Prostitution: A Choice When There is No Choice

When you’ve been sexually assaulted by your own father and sold off by your own mother, it’s tough to say that prostitution is a choice. It’s just a continuation.

By Martine Letarte

According to the Council on the Status of Women, no less than 80% of prostitutes were sexually exploited as teenagers.

When I was a child, there was a lot of abuse. We were left to ourselves. My mother arranged for me to be raped several times. When I turned 13, she went out looking for customers for me. We were a really poor family. That made us a bit of money. At 16, I got fed up and went to dance in bars. I worked as a prostitute too, but that was a way for me to flee the house, and at least I kept the money for myself.

That’s the story of Johanne, 58. You can find many similar life stories at La Maison de Marthe in Quebec City. There, they help women get out of prostitution. Violence; abuse; social and emotional poverty; economic insecurity; lack of education; addiction and dependence: the same factors come up again and again among sex workers.

This reality was documented by La Maison de Marthe’s founder, anthropologist Rose Dufour in her 2005 book Je vous salue… Le point zero de la prostitution. The same factors that lead women to prostitute themselves also serve as obstacles to getting out. “For example, she may consume and become addicted, and she needs money to satisfy her addiction,” says Corrine Vézeau, project and intervention coordinator at La Maison de Marthe.  

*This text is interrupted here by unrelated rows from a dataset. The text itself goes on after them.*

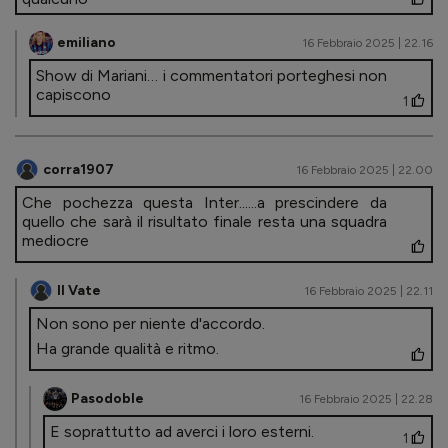
emiliano
16 Febbraio 2025 | 22.16
Show di Mariani… i commentatori porteghesi non
capiscono
1
corra1907
16 Febbraio 2025 | 22.00
Che pochezza questa Inter......a prescindere da
quello che sarà il risultato finale resta una squadra
mediocre
Il Vate
16 Febbraio 2025 | 22.11
Non sono per niente d'accordo.
Ha grande qualità e ritmo.
Pasodoble
16 Febbraio 2025 | 22.28
E soprattutto ad averci i loro esterni.
1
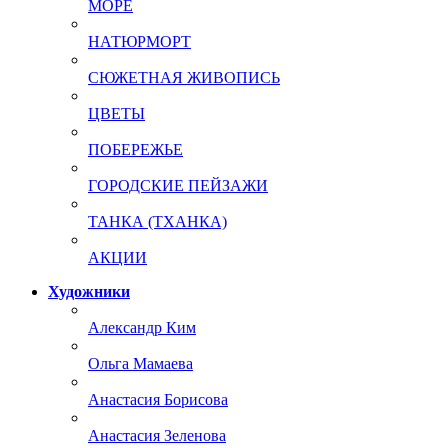
МОРЕ
НАТЮРМОРТ
СЮЖЕТНАЯ ЖИВОПИСЬ
ЦВЕТЫ
ПОБЕРЕЖЬЕ
ГОРОДСКИЕ ПЕЙЗАЖИ
ТАНКА (ТХАНКА)
АКЦИИ
Художники
Александр Ким
Ольга Мамаева
Анастасия Борисова
Анастасия Зеленова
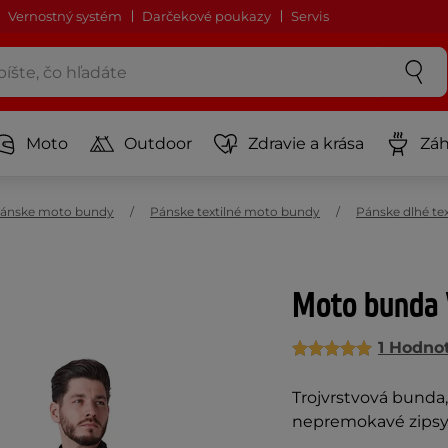
Vernostný systém
Darčekové poukazy
Servis
Moto
Outdoor
Zdravie a krása
Záh
ánske moto bundy
Pánske textilné moto bundy
Pánske dlhé te
Moto bunda
1 Hodno
Trojvrstvová bunda,
nepremokavé zips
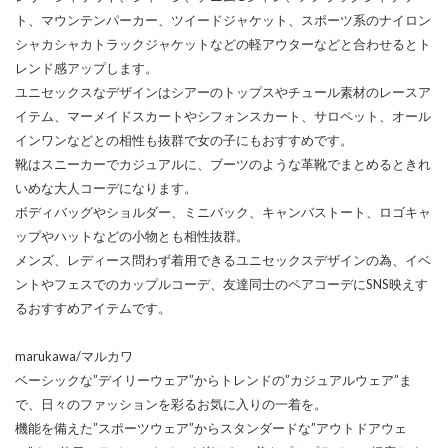
ト、マウンテンパーカー、ツイードジャケット、スポーツ系のナイロン
シャカシャカトラックジャケットなどの軽アウターなどと合わせるとト
レンド感アップします。
ユニセックスなデザインはシアーのトップスやチュール素材のレースア
イテム、マーメイドスカートやシフォンスカート、サロペット、オール
インワンなどとの相性も抜群で女の子にもおすすめです。
靴はスニーカーでカジュアルに、ブーツのような革靴でまとめるときれ
いめな大人コーデになります。
ボディバッグやショルダー、ミニバック、キャンバストート、ロゴキャ
ップやハットなどの小物とも相性抜群。
メンズ、レディース問わず着用できるユニセックスデザインの為、イベ
ントやフェスでのカップルコーデ、友達同士のペアコーデにSNS映えす
るおすすめアイテムです。
marukawa/マルカワ
ベーシックな”デイリーウェア”からトレンドの”カジュアルウェア”ま
で、日々のファッションを彩るお気に入りの一着を。
機能を備えた”スポーツウェア”からスタンダードな”アウトドアウェ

As well, family poverty growing up means these women often have no education. “If it’s been years after you’ve ever seen the inside a classroom it’s tough to find a job,” Vézeau observes. “Basic welfare isn’t enough to survive on. That’s why the road out of prostitution often contains a lot of u-turns.”

To facilitate the process, La Maison de Marthe will soon offer shelter for their clientele. They’ve received a sizeable from the federal Department of Women and Gender Equality to make 6 rooms available by the fall.

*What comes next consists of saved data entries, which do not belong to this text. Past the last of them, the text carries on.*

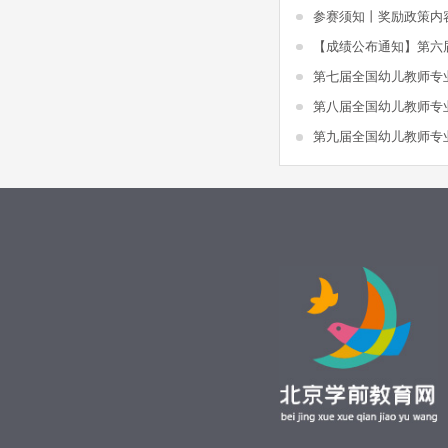
参赛须知丨奖励政策内
第七届全国幼儿教师专
第八届全国幼儿教师专
第九届全国幼儿教师专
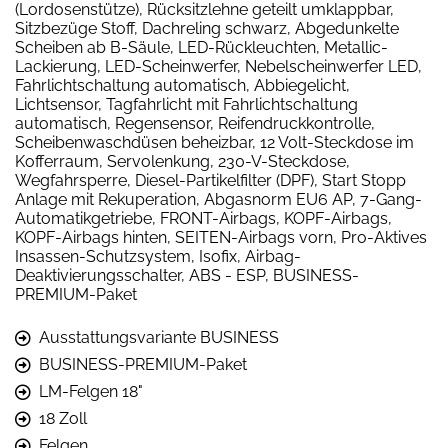
(Lordosenstütze), Rücksitzlehne geteilt umklappbar,
Sitzbezüge Stoff, Dachreling schwarz, Abgedunkelte
Scheiben ab B-Säule, LED-Rückleuchten, Metallic-
Lackierung, LED-Scheinwerfer, Nebelscheinwerfer LED,
Fahrlichtschaltung automatisch, Abbiegelicht,
Lichtsensor, Tagfahrlicht mit Fahrlichtschaltung
automatisch, Regensensor, Reifendruckkontrolle,
Scheibenwaschdüsen beheizbar, 12 Volt-Steckdose im
Kofferraum, Servolenkung, 230-V-Steckdose,
Wegfahrsperre, Diesel-Partikelfilter (DPF), Start Stopp
Anlage mit Rekuperation, Abgasnorm EU6 AP, 7-Gang-
Automatikgetriebe, FRONT-Airbags, KOPF-Airbags,
KOPF-Airbags hinten, SEITEN-Airbags vorn, Pro-Aktives
Insassen-Schutzsystem, Isofix, Airbag-
Deaktivierungsschalter, ABS - ESP, BUSINESS-
PREMIUM-Paket
Ausstattungsvariante BUSINESS
BUSINESS-PREMIUM-Paket
LM-Felgen 18"
18 Zoll
Felgen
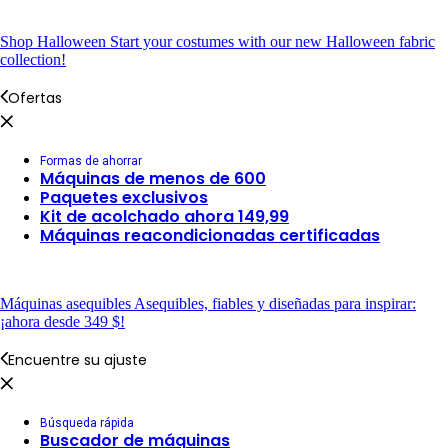
Shop Halloween
Start your costumes with our new Halloween fabric
collection!
Ofertas
Formas de ahorrar
Máquinas de menos de 600
Paquetes exclusivos
Kit de acolchado ahora 149,99
Máquinas reacondicionadas certificadas
Máquinas asequibles
Asequibles, fiables y diseñadas para inspirar:
¡ahora desde 349 $!
Encuentre su ajuste
Búsqueda rápida
Buscador de máquinas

“The women we help are in survival mode,” says Vézeau. “Their living conditions are so bad that we spend a lot of time fulfilling their basic needs. We often don’t get to work on their life projects. Having a safe place where they can put their belongings will make our reconstruction project a lot easier.”

It was the death of her daughter’s father than provoked Johanne to get out of her vicious cycle of addiction and prostitution. She was 40; her daughter, 9. After a period of 10 years’ abstinence from substance abuse, she relapsed. She arrived on the doorstep of La Maison de Marthe at age 53.

“It was a big adventure, but I was ready,” Johanne says. “I’d shed my false beliefs. I`d unearthed all my buried emotions. I’d punched a punching bag, I’d raged, I’d cursed, I’d made new friends. It was like a new GPS was inside of me.”

To help the women work on themselves La Maison de Marthe holds a series of seminars. One important step is recorporalisation, having the women get back in touch with their own bodies. “With all the trauma they’ve experienced, they feel extremely disassociated from their own bodies,” explains Vézeau. “In these workshops we give them a lot to sense and feel, and all sorts of things come to the surface. We give them simple tools, like breathing and drawing, for managing emotions.”

For Jeanette, 63, emotions and sexuality are still complicated: “I didn’t think prostitution was wrong. It was like going to work in a shop. I had a job to do and the faster I did it, the faster I was out of there. I didn’t put any of my emotions into it. Now I’m trying to reconnect, but I can’t. Nice to say I’m going to find pleasure with my partner, but it doesn’t work that way.”

Jeanette’s come a long way from her days of trading sex for drugs: “I became a dancer at 21… I always thought I was dirty. My father touched me inappropriately when I was 11. I remembered that, and other stuff that happened when I was even younger, in therapy. I never wanted to be alone with him.”

She never worked again after her years of prostitution: “All I have is a grade 10 education. And besides, drugged up, sometimes I could stay on my feet for three days straight. It’s exhausting.” Now that she’s sober, she hopes to write a book about her experiences to help other prostitutes.

Johanne considers herself healed: “I’m a prostitution survivor. I’ve been out of the game for 4 years. I’ve taken back control of my life. I have a loft, and I work in health care. But I don’t work much. My priority is to take care of myself.”